AI agent use cases
What makes a good use case
Learn the core criteria for identifying strong Ona use cases, from human-initiated workflows to low-review tasks, plus practical tips for working effectively with the agent
The following are factors to consider when looking at use-cases for Ona.
- Human-initiated workflows - A person (e.g. developer) starts the agent with a task that ultimately leads to a report or a pull request
- Low review burden - Is a task that needs minimal human review in follow-up e.g., documentation vs. high-risk code changes
- Single development environment - Is a task that can be performed in a single development environment (even if running in parallel)

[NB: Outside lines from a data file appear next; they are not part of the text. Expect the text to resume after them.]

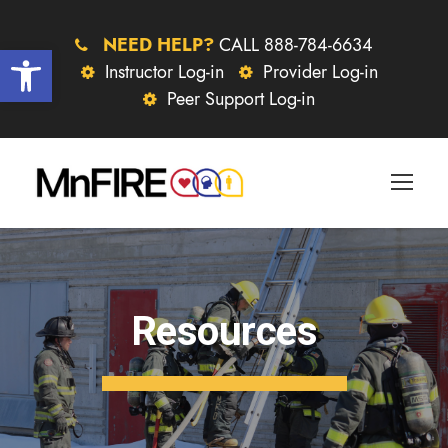
NEED HELP?
CALL 888-784-6634
Open toolbar
Instructor Log-in
Provider Log-in
Peer Support Log-in
Resources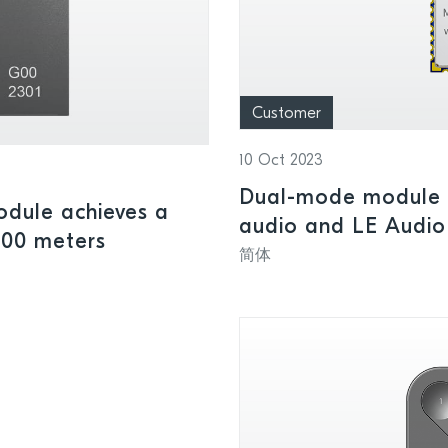
Customer
10 Oct 2023
Dual-mode module h
dule achieves a
audio and LE Audio
100 meters
简体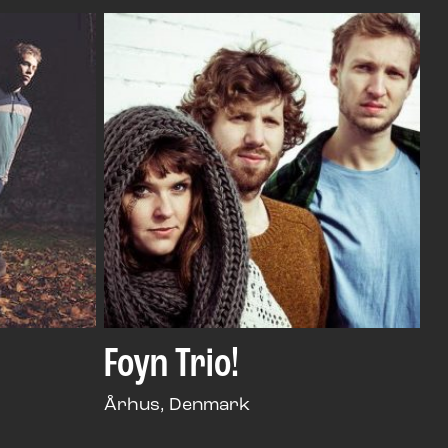
Foyn Trio!
Århus, Denmark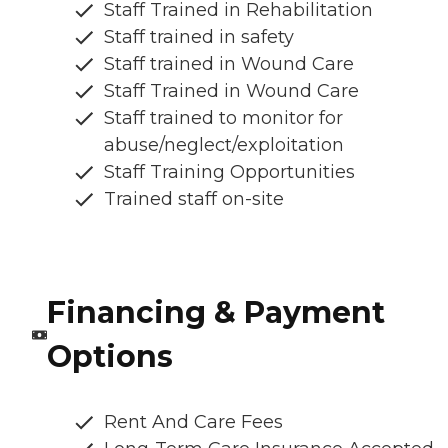
Staff Trained in Rehabilitation
Staff trained in safety
Staff trained in Wound Care
Staff Trained in Wound Care
Staff trained to monitor for
abuse/neglect/exploitation
Staff Training Opportunities
Trained staff on-site
Financing & Payment
Options
Rent And Care Fees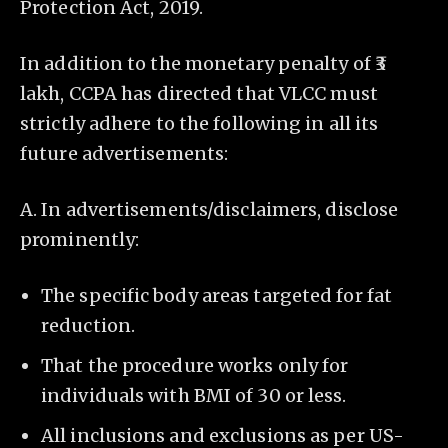
Protection Act, 2019.
In addition to the monetary penalty of ₹3
lakh, CCPA has directed that VLCC must
strictly adhere to the following in all its
future advertisements:
A. In advertisements/disclaimers, disclose
prominently:
The specific body areas targeted for fat
reduction.
That the procedure works only for
individuals with BMI of 30 or less.
All inclusions and exclusions as per US-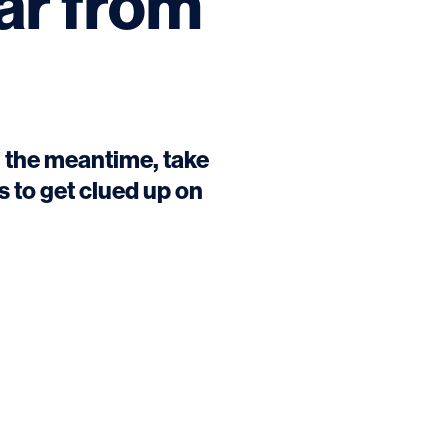
ar from
In the meantime, take
 to get clued up on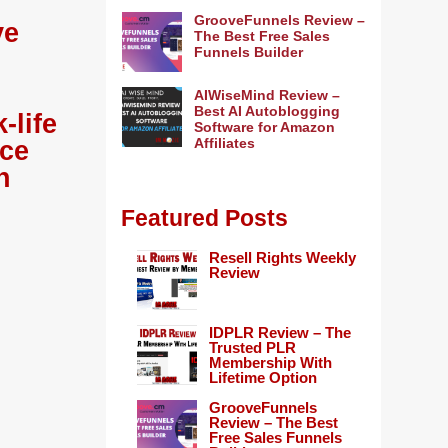
GrooveFunnels Review –
ve
The Best Free Sales
Funnels Builder
AIWiseMind Review –
Best AI Autoblogging
-life
Software for Amazon
Affiliates
ace
h
Featured Posts
Resell Rights Weekly
Review
IDPLR Review – The
Trusted PLR
Membership With
Lifetime Option
GrooveFunnels
Review – The Best
Free Sales Funnels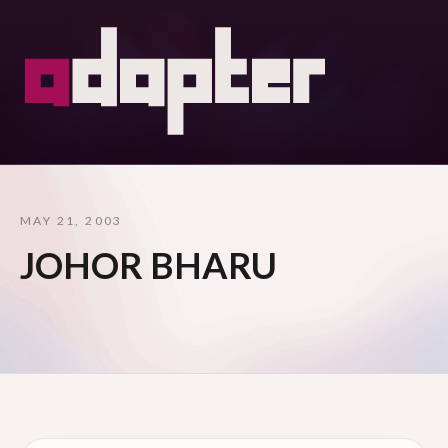
MAY 21, 2003
JOHOR BHARU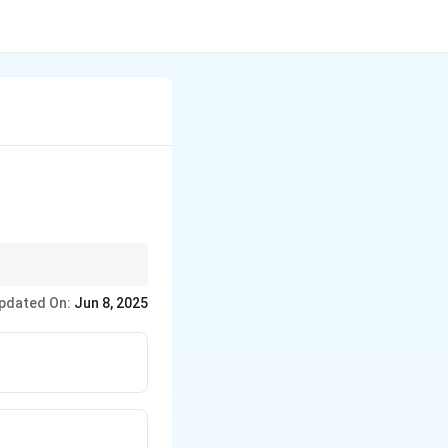
ancing patient
pdated On:
Jun 8, 2025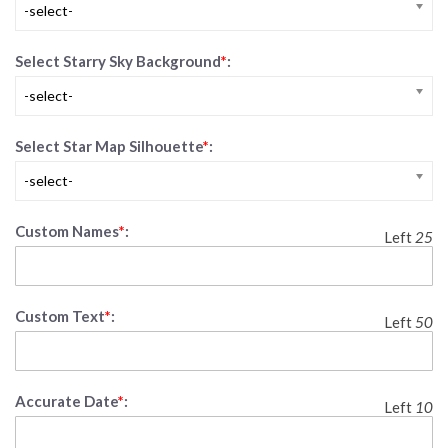
-select-
Select Starry Sky Background
*
:
-select-
Select Star Map Silhouette
*
:
-select-
Custom Names
*
:
Left
25
Custom Text
*
:
Left
50
Accurate Date
*
:
Left
10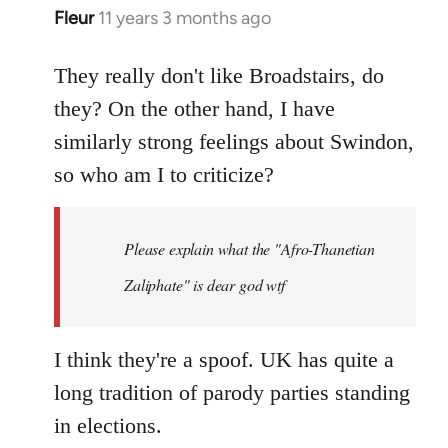
Fleur
11 years 3 months ago
In
reply
to
They really don't like Broadstairs, do
Welcome
they? On the other hand, I have
by
similarly strong feelings about Swindon,
libcom.org
so who am I to criticize?
Please explain what the "Afro-Thanetian
Zaliphate" is dear god wtf
I think they're a spoof. UK has quite a
long tradition of parody parties standing
in elections.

- Large context analysis - A task that requires parsing substantial amounts of code e.g., architects querying codebases
Use Case | Why It’s a Good Fit |
---|---|
AI-assisted code generation | Boilerplate that results in a pull request with low review burden |
Customer bug reproduction & fixes | Debugging workflows like recreating database states and implement fixes |
Adding missing error handling | Issues too small for tickets but too big to ignore |
New API endpoint creation | Follows existing architectural patterns and replicating structures |
Feature flag management | Clear, focused changes with low review burden |
Code migrations | Good for focused migrations like language or version updates |
Test generation | Identifying and filling gaps in testing and test coverage |
Query optimization suggestions | Database query performance optimizations |
When evaluating potential Ona use cases, ask: Does this start with a human decision, can happen in a single development environment? Require minimal code review? Or, benefit from deep code understanding? If yes, it’s likely a strong fit for Ona.